Wilberforce smiled. “That was the best I’ve ever seen you. At the end I think you were actually inspired.”
“Well, if so, you were inspired from the beginning,” Pitt said, though he knew he didn’t mean quite the same thing by the word as Wilberforce did. “I meant what I told Clarkson. You have nothing for which to reproach yourself.”
“Is it that obvious?”
“Not at all. I simply know that you wouldn’t be satisfied with a motion for gradual abolition.”
“Gradual! It’s morally right to stop the spellbinding, enslavery, and murder of thousands more innocents, but we should do it slowly and think about it some more for our convenience? When Dundas stood up and said—” He drew a deep breath. His usual faith in human nature and divine Providence was being sorely tested, and it hurt. “It wasn’t the result I hoped for,” he repeated.
r /> “No,” Pitt said. “Nor I.”
“Thank you for not saying that it was better than nothing.”

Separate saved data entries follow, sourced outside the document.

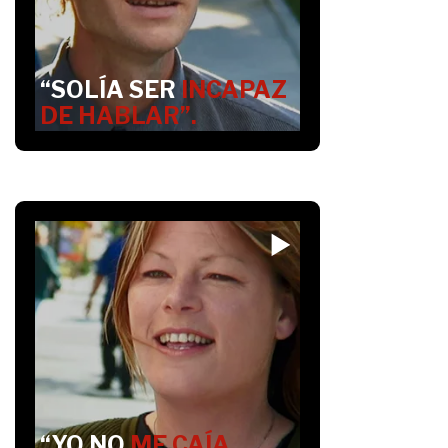
“SOLÍA SER
INCAPAZ
DE HABLAR”.
“YO NO
ME CAÍA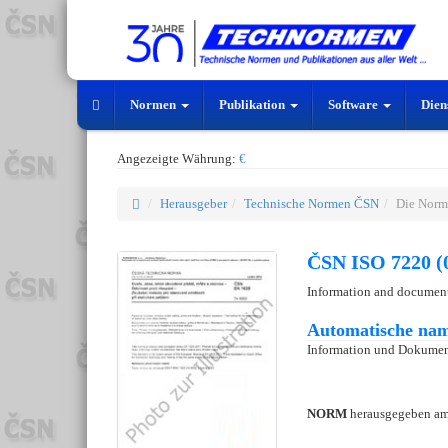
Normen
Publikation
Software
Dien
Angezeigte Währung:
€
Herausgeber
Technische Normen ČSN
Die Norm
ČSN ISO 7220 (
Information and documenta
Automatische nam
Information und Dokument
NORM
herausgegeben a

“I assumed you’d been hearing that all night.”
“I’ve been saying that all night.” Wilberforce rubbed his forehead wearily and glanced at Pitt. “I need to cool down before I try to sleep. Would you mind terribly coming for a walk along the Thames with me?”
“Of course not,” Pitt said firmly. It was, after all, the least he could do. “I probably need it as much as you do.”
“That is a very kind untruth,” Wilberforce said at once. “It’s the last thing you need. It’s eight o’clock in the morning, it’s been a very long and hard-fought night, and you’ve never had any difficulty getting to sleep in your life. You could probably close your eyes and be asleep right now.”
This was so accurate he had to laugh. The laugh turned into a yawn, which made his untruth even less convincing.
“In that case,” he countered, “it’s a good thing that I have no intention of closing my eyes. As I said, it’s only half an hour until breakfast.”
Wilberforce clearly wasn’t fooled, but he just as clearly couldn’t bear to go home until he felt better, and he couldn’t bear to be alone. Pitt preferred to be alone, almost always, when he was closest to despair; Wilberforce, perhaps because he came closer to the brink than Pitt, needed someone to pull him back.
And he did seem to come back, at least a little, stepping outside into the sunlight away from the eyes and voices of the House of Commoners. Around them, the city was beginning to wake up; there were boats on the Thames, and faint voices calling across the water. The sky was clear blue against London’s gray stone.
“Dundas knew you wanted the trade to stop,” Wilberforce added as they reached the river. It was murky and stank of human waste and weed in the chill air, but the light caught it and reflected back on Westminster. “What was he thinking? Did he tell you he was going to do that?”